Your instructions.
Only the lines below from the one containing "New）** 按钮，从下拉菜单中选择 **材质（Material）**，并为资产命名。" to the one containing "在毛发物理分类中，勾选 **启用模拟（Enable Simulation）**。" should be repeated, both included and unchanged.
========================================
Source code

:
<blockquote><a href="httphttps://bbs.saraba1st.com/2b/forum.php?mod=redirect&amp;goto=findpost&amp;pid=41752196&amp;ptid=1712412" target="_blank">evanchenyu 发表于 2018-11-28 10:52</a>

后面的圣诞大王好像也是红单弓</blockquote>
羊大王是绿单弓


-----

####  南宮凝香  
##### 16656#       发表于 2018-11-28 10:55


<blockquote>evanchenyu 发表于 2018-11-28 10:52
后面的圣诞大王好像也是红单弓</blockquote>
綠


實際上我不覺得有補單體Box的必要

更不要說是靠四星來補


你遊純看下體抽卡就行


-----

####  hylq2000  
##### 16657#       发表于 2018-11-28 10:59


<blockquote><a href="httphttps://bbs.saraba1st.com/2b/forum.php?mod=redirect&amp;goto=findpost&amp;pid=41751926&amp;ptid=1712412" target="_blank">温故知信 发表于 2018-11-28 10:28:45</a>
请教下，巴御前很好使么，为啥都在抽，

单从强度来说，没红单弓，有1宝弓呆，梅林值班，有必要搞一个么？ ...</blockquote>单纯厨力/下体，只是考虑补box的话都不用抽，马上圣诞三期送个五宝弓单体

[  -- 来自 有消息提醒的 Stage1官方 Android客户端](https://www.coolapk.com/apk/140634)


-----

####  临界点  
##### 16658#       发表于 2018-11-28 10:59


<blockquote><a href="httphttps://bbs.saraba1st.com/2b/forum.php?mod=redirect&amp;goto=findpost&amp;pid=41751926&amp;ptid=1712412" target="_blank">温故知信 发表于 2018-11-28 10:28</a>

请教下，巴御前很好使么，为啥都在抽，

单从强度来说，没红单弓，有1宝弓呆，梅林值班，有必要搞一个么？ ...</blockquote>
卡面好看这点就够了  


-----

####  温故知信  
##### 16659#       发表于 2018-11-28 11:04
========================================
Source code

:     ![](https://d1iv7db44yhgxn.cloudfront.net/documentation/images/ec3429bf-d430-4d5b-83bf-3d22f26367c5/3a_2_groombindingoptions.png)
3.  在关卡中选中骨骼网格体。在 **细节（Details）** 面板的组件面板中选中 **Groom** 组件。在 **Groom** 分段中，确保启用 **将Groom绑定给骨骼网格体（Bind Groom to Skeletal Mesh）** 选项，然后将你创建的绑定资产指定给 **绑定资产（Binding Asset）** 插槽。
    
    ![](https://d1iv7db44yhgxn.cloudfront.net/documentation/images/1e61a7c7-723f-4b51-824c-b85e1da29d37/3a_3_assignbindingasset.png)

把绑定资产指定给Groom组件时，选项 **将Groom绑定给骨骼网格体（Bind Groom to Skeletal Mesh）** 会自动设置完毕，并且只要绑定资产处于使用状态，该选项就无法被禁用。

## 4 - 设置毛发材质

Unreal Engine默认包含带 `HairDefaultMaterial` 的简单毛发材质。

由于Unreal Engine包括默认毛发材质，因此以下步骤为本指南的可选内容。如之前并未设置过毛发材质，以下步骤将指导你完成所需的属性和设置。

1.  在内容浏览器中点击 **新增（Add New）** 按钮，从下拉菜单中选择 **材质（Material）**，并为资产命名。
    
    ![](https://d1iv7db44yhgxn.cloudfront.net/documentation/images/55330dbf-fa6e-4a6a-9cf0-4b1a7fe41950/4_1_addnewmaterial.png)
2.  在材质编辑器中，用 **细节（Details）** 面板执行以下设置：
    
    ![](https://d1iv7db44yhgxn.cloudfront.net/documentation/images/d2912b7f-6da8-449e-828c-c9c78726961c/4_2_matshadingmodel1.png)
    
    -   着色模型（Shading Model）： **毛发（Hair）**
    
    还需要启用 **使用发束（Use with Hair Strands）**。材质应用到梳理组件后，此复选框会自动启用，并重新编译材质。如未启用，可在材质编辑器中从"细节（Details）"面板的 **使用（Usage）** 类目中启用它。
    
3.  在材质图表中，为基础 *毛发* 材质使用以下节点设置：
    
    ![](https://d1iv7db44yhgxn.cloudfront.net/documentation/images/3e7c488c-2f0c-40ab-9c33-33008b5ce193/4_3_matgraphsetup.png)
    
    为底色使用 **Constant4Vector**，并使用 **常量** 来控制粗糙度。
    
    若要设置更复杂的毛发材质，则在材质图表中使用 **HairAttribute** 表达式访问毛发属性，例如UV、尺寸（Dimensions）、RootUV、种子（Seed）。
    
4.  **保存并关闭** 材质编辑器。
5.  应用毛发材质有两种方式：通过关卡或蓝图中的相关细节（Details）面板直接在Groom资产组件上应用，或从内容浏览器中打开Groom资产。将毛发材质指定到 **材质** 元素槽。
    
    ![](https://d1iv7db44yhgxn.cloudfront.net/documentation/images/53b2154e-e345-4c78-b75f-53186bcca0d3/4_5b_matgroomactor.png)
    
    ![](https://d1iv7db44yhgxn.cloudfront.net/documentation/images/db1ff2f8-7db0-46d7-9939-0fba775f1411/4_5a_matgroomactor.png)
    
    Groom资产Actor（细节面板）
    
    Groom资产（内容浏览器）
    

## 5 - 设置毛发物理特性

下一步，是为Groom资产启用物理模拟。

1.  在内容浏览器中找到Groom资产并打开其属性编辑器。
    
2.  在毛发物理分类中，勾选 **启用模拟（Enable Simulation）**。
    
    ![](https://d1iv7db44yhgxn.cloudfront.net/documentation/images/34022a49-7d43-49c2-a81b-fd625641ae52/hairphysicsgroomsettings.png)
========================================
Answer area.
1.  在内容浏览器中点击 **新增（Add New）** 按钮，从下拉菜单中选择 **材质（Material）**，并为资产命名。
    
    ![](https://d1iv7db44yhgxn.cloudfront.net/documentation/images/55330dbf-fa6e-4a6a-9cf0-4b1a7fe41950/4_1_addnewmaterial.png)
2.  在材质编辑器中，用 **细节（Details）** 面板执行以下设置：
    
    ![](https://d1iv7db44yhgxn.cloudfront.net/documentation/images/d2912b7f-6da8-449e-828c-c9c78726961c/4_2_matshadingmodel1.png)
    
    -   着色模型（Shading Model）： **毛发（Hair）**
    
    还需要启用 **使用发束（Use with Hair Strands）**。材质应用到梳理组件后，此复选框会自动启用，并重新编译材质。如未启用，可在材质编辑器中从"细节（Details）"面板的 **使用（Usage）** 类目中启用它。
    
3.  在材质图表中，为基础 *毛发* 材质使用以下节点设置：
    
    ![](https://d1iv7db44yhgxn.cloudfront.net/documentation/images/3e7c488c-2f0c-40ab-9c33-33008b5ce193/4_3_matgraphsetup.png)
    
    为底色使用 **Constant4Vector**，并使用 **常量** 来控制粗糙度。
    
    若要设置更复杂的毛发材质，则在材质图表中使用 **HairAttribute** 表达式访问毛发属性，例如UV、尺寸（Dimensions）、RootUV、种子（Seed）。
    
4.  **保存并关闭** 材质编辑器。
5.  应用毛发材质有两种方式：通过关卡或蓝图中的相关细节（Details）面板直接在Groom资产组件上应用，或从内容浏览器中打开Groom资产。将毛发材质指定到 **材质** 元素槽。
    
    ![](https://d1iv7db44yhgxn.cloudfront.net/documentation/images/53b2154e-e345-4c78-b75f-53186bcca0d3/4_5b_matgroomactor.png)
    
    ![](https://d1iv7db44yhgxn.cloudfront.net/documentation/images/db1ff2f8-7db0-46d7-9939-0fba775f1411/4_5a_matgroomactor.png)
    
    Groom资产Actor（细节面板）
    
    Groom资产（内容浏览器）
    

## 5 - 设置毛发物理特性

下一步，是为Groom资产启用物理模拟。

1.  在内容浏览器中找到Groom资产并打开其属性编辑器。
    
2.  在毛发物理分类中，勾选 **启用模拟（Enable Simulation）**。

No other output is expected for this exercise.